An unprotected database belonging to JustDial, India’s largest native search service, is leaking personally identifiable info of its each buyer in real-time who accessed the service through its web site, cellular app, and even by calling on its fancy “88888 88888” buyer care quantity, The Hacker Information has realized and independently verified.
Based over twenty years in the past, JustDial (JD) is the oldest and main native search engine in India that enables customers to search out related close by suppliers and distributors of varied services shortly whereas serving to companies listed in JD to market their choices.
Rajshekhar Rajaharia, an impartial safety researcher, yesterday contacted The Hacker Information and shared particulars of how an unprotected, publicly accessible API endpoint of JustDial’s database might be accessed by anybody to view profile info of over 100 million customers related to their cellular numbers.

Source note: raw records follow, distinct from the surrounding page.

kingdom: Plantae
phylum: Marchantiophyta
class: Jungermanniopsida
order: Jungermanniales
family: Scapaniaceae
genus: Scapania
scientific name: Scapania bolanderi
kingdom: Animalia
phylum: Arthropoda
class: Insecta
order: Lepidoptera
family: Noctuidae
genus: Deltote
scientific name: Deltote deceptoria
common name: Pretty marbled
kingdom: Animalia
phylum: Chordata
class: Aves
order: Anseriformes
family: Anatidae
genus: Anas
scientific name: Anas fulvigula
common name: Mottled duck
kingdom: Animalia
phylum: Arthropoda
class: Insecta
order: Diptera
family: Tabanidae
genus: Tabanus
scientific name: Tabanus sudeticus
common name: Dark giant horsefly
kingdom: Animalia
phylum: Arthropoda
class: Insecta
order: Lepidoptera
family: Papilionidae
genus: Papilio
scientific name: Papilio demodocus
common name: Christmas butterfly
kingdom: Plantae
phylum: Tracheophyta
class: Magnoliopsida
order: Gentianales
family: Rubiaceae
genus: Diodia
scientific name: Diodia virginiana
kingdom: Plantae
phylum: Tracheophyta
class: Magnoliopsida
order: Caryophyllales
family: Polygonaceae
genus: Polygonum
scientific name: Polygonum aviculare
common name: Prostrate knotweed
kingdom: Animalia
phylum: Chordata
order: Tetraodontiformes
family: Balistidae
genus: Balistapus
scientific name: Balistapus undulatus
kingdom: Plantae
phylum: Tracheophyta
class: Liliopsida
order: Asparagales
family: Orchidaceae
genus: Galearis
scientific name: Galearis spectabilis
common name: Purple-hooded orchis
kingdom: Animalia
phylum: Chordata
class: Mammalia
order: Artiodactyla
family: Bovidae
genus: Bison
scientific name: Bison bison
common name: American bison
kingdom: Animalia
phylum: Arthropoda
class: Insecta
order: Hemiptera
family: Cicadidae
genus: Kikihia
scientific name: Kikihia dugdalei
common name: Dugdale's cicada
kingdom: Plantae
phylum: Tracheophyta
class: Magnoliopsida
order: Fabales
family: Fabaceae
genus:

The leaked knowledge contains JustDial customers’ title, e mail, cellular quantity, handle, gender, date of beginning, photograph, occupation, firm title they’re working with—principally no matter profile associated info a buyer ever supplied to the corporate.
Although the unprotected APIs exist since at the least mid-2015, it isn’t clear if anybody has misused it to collect private info on JustDial customers.
Justdial is Leaking Private Particulars Of All Clients
After verifying the leaky endpoint, The Hacker Information additionally needed to confirm if the API is fetching outcomes straight from the manufacturing server or from a backup database which may not have info belonging to just lately signed-up customers.
To seek out this, I supplied Rajshekhar a brand new cellphone quantity that was by no means earlier than registered with Justdial server, which he confirmed was not listed within the database at the moment.
As an alternative of putting in and utilizing the JD app or its web site, I then merely known as the shopper care quantity and shared a random title and private particulars with the chief to be taught a number of good eating places in my metropolis.
Instantly after finishing the decision, Rajshekhar despatched me the profile particulars I shared with the JD govt related to the identical cellphone quantity that was beforehand not discovered within the database, indicating that the unprotected API is fething real-time info of customers.
Though the unprotected API is linked to the first JD database, Rajshekhar revealed that it is an outdated API endpoint which isn’t at present being utilized by the corporate however left forgotten on the server.
Rajshekhar instructed The Hacker Information that he found this unprotected end-point whereas pentesting the newest APIs in use, that are apparently protected and utilizing authentication measures.
Apart from this, Rajshekhar additionally discovered a number of different outdated unprotected APIs, considered one of which may permit anybody to set off OPT request for any registered cellphone quantity, which could not be a severe safety challenge, however might be used for spamming customers and costing the corporate.
Rajshekhar additionally claimed that he tried to contact the corporate to responsibly disclose his findings, however sadly failed to search out any direct method to contact the corporate and report the incident.
The Hacker Information has additionally dropped an e mail to a couple e mail addresses, linked to the corporate, we discovered on the Web, offering the small print of the incident. We are going to replace this report once we hear again. Keep Tuned.